What’s a county to do?

I don’t know the particulars of Spotsylvania County, so any comments I make are wary and tentative. However, I would suggest that The Comprehensive Transportation Funding and Reform Act of 2007 might reverse the perverse logic of the status quo. Spotsylvania will be required to designate an Urban Development Area comprising enough land to accommodate growth for the next 20 years. Presumably, the county will see the logic of concentrating its capital improvements within the UDA. Landowners outside the region will be served notice that they’re largely on their own. Indeed, landowners who develop their land outside the UDA may be subject to impact fees.

If Spotsylvania follows the spirit of the Reform Act, it also will permit greater densities within the UDA and encourage developers to follow “new urbanism” design principles that utilize infrastructure more efficiently and create environments that encourage people to walk, bicycle and use transit.

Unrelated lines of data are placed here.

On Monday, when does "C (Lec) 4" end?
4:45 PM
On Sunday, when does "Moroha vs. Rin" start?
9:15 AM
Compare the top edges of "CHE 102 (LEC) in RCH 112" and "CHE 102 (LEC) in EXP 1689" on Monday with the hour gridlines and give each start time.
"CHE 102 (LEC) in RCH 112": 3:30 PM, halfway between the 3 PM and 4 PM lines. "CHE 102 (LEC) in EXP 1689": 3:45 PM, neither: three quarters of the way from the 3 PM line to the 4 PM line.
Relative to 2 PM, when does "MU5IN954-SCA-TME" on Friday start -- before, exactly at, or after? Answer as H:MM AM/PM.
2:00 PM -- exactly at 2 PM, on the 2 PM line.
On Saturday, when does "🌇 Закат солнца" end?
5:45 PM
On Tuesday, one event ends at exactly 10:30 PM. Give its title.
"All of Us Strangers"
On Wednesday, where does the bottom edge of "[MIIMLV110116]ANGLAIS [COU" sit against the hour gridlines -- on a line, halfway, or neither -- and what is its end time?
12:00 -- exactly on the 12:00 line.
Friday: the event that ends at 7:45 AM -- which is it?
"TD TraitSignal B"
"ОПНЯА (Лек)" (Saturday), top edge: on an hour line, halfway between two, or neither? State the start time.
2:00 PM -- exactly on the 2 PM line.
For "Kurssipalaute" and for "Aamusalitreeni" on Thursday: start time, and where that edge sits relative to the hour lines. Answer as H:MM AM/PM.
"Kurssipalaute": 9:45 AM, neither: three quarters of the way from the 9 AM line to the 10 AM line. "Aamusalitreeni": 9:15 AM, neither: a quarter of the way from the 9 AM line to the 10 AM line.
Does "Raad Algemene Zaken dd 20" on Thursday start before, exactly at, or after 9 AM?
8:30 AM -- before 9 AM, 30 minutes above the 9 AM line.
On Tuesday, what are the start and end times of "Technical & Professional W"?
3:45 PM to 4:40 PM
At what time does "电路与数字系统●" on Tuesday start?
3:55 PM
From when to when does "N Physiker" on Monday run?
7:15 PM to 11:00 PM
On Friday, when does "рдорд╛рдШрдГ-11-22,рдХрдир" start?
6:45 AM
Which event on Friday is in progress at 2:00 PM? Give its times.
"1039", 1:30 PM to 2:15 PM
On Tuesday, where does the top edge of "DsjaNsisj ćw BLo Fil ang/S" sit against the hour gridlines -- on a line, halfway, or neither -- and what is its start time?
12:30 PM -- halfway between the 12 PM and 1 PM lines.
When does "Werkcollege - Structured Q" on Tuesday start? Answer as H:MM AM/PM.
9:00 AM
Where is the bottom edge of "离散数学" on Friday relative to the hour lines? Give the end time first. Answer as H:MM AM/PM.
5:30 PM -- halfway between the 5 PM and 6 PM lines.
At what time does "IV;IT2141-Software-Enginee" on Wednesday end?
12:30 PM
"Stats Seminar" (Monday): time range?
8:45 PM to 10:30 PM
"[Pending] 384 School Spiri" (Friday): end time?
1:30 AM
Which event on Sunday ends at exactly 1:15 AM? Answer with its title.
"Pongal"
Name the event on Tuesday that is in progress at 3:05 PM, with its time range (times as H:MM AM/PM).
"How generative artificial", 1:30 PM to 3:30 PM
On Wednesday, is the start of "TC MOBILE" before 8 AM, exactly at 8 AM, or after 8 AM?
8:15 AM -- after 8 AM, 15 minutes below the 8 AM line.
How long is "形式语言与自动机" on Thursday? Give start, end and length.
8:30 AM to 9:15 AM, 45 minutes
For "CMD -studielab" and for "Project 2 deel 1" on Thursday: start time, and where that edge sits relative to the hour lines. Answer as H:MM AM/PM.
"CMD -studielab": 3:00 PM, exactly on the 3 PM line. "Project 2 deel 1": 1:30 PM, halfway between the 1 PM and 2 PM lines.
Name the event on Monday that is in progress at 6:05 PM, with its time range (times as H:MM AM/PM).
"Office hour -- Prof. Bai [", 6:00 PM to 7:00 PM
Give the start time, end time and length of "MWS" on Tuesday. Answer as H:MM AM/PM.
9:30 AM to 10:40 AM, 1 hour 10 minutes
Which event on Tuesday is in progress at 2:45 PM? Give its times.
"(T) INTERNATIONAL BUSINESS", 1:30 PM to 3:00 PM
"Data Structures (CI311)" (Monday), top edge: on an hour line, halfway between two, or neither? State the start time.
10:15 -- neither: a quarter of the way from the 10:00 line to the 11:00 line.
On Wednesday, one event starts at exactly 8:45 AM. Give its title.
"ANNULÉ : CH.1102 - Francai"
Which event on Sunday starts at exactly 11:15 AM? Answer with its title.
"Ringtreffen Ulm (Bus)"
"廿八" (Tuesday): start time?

A critical key to success is drawing the proper boundaries for the UDA. There may be a temptation to simply wrap the UDA around existing arterial roads and other infrastructure. But the matter needs to be given thought. Drawing UDA boundaries gives fast-growth counties across Virginia an opportunity to create what Ed Risse calls balanced communities, places where there is a balance of housing, jobs and amenities and a transportation system designed to serve it.

Spotsylvania suffers from an inherent disadvantage in creating balanced communities: A large percentage of its workforce hops in cars and drives north on Interstate-95 every day. Many of its jobs are located in Prince William, Fairfax, Alexandria or Arlington. Furthermore, in all likelihood, any balanced community in the Fredericksburg region would incorporate the City of Fredericksburg and chunks of Stafford County. But, with an influx of 250,000 people expected in the region over the next two decades, Spotsylvania has the potential to evolve into a balanced community itself. The time to start planning that evolution is now.